> _TO DO_
Every line in the records below between the one holding "middle mcp: (265, 319)" and the one holding "pinky pip: (496, 240)", inclusive, is to be set down exactly; all other lines are to be left out.
● ● ● ●
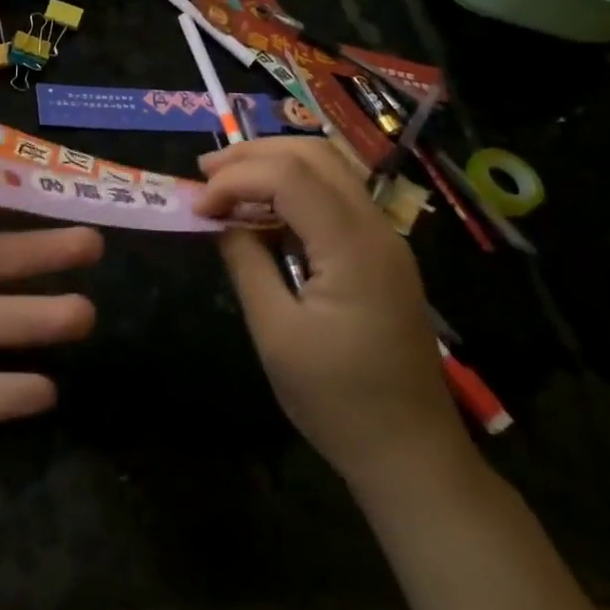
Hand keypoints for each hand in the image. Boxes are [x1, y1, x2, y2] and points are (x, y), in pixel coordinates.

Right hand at [196, 138, 467, 494]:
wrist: (412, 454)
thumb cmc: (338, 401)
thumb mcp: (276, 334)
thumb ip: (246, 263)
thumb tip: (222, 220)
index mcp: (353, 247)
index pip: (289, 176)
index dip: (236, 179)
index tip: (197, 207)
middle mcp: (376, 228)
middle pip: (313, 154)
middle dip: (253, 154)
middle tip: (204, 174)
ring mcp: (384, 238)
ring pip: (327, 167)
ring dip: (273, 164)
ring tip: (225, 183)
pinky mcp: (381, 253)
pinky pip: (335, 196)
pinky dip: (292, 188)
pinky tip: (262, 210)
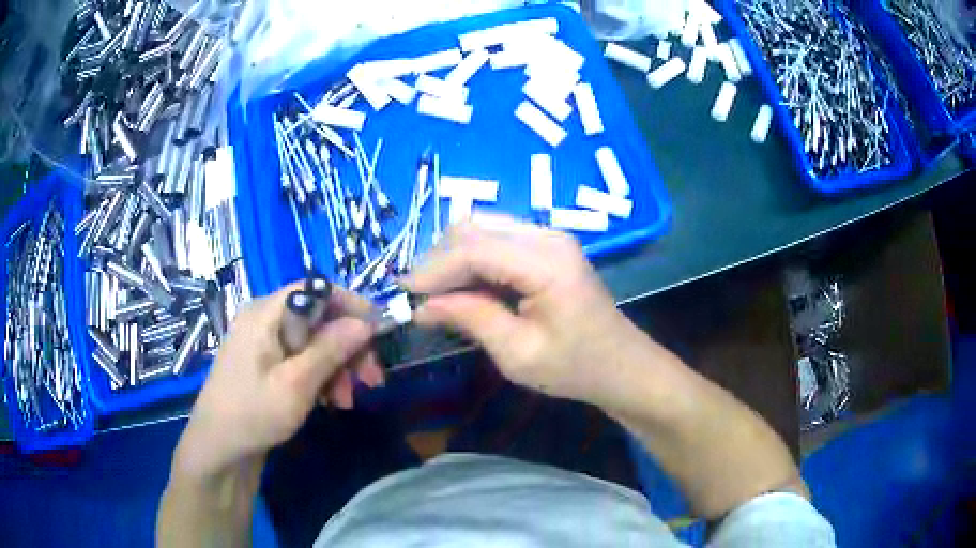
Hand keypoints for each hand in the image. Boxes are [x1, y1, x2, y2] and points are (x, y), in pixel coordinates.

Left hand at [174, 283, 383, 478]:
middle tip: (371, 380)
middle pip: (317, 318)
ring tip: (347, 400)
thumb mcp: (296, 384)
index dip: (350, 306)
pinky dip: (320, 376)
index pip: (315, 290)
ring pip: (313, 341)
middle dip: (347, 347)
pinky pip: (301, 358)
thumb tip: (365, 322)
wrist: (218, 448)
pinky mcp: (266, 363)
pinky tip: (330, 401)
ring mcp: (264, 342)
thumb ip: (330, 349)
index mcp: (266, 313)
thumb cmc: (253, 413)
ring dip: (337, 367)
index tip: (379, 333)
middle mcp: (265, 319)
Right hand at [404, 215, 641, 404]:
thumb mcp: (518, 354)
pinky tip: (462, 287)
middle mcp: (547, 237)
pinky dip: (471, 260)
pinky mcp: (546, 246)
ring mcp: (548, 237)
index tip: (404, 294)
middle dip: (439, 260)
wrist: (621, 365)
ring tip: (435, 294)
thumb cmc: (575, 367)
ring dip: (452, 258)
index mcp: (547, 262)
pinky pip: (496, 240)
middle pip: (474, 228)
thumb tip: (422, 306)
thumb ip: (470, 319)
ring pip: (482, 229)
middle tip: (419, 297)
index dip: (434, 269)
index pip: (475, 249)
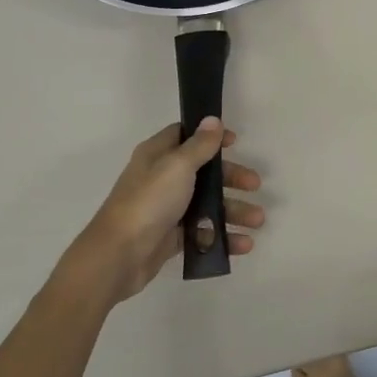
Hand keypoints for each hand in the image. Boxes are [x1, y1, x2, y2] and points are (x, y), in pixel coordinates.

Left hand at [55, 118, 263, 305]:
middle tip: (255, 185)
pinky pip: (202, 232)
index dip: (210, 137)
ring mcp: (166, 209)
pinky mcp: (170, 237)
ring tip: (258, 222)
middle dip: (232, 179)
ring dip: (234, 211)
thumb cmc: (148, 202)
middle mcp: (161, 179)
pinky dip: (222, 237)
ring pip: (206, 205)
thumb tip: (212, 119)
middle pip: (203, 172)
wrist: (118, 256)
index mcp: (157, 156)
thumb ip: (199, 145)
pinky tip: (243, 244)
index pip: (185, 136)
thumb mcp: (177, 166)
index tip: (235, 143)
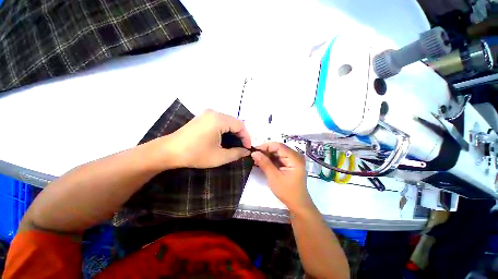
● ● ● ●
> _REPLY TO THE TASK_
middle mcp: (265, 319)
Right hand at [404, 215, 641, 404]:
thumb mcp: (518, 354)
pinky tip: (462, 287)
middle mcp: (547, 237)
pinky dip: (471, 260)
pinky mcp: (546, 246)
ring mcp: (548, 237)
index tip: (404, 294)
middle dip: (439, 260)
wrist: (621, 365)
ring tip: (435, 294)
thumb cmc: (575, 367)
ring dip: (452, 258)
index mcp: (547, 262)
pinky pip: (496, 240)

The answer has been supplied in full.